Dataset entries
####################
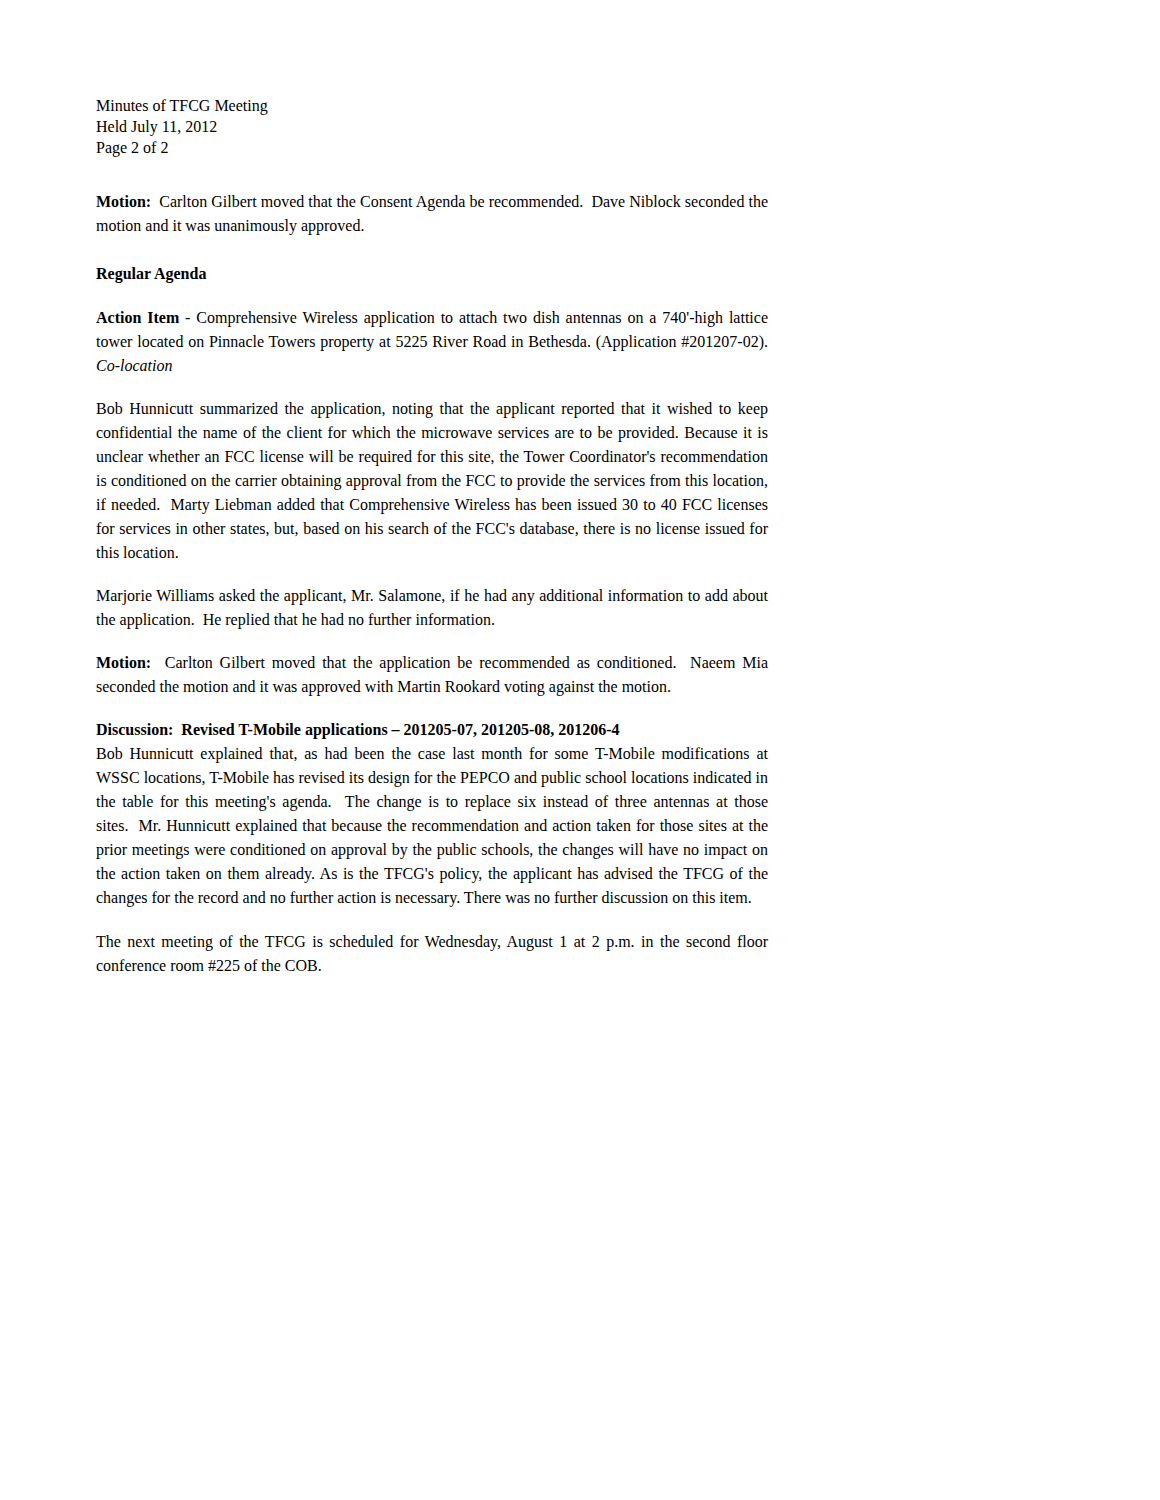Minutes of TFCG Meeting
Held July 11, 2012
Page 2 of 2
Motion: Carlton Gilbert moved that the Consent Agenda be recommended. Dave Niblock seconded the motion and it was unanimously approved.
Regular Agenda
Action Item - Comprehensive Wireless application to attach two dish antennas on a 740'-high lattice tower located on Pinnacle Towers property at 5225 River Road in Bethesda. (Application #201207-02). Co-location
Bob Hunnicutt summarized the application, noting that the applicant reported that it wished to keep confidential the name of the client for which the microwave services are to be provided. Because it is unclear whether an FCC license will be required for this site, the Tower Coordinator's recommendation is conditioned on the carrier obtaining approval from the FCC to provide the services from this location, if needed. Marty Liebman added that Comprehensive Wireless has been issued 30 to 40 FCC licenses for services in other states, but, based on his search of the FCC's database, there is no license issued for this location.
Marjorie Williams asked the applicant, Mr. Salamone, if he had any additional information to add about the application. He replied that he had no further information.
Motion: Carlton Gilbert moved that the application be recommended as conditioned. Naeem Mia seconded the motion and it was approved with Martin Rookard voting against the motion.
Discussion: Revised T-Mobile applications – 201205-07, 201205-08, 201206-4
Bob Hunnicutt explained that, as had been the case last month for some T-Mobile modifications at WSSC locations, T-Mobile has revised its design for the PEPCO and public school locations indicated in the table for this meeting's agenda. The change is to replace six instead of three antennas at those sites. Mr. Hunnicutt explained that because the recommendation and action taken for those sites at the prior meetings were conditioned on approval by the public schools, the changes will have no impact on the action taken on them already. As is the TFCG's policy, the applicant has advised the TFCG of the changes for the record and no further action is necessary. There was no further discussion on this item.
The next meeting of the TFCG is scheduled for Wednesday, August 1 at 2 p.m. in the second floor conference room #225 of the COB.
####################
> **Problem requirements**
Set down, unchanged, only those lines above that fall between the line with "Motion: Carlton Gilbert moved that the application" and the line with "Discussion: Revised T-Mobile", the two end lines included.

> **Result of the task**
Motion: Carlton Gilbert moved that the application be recommended as conditioned. Naeem Mia seconded the motion and it was approved with Martin Rookard voting against the motion.
Discussion: Revised T-Mobile applications – 201205-07, 201205-08, 201206-4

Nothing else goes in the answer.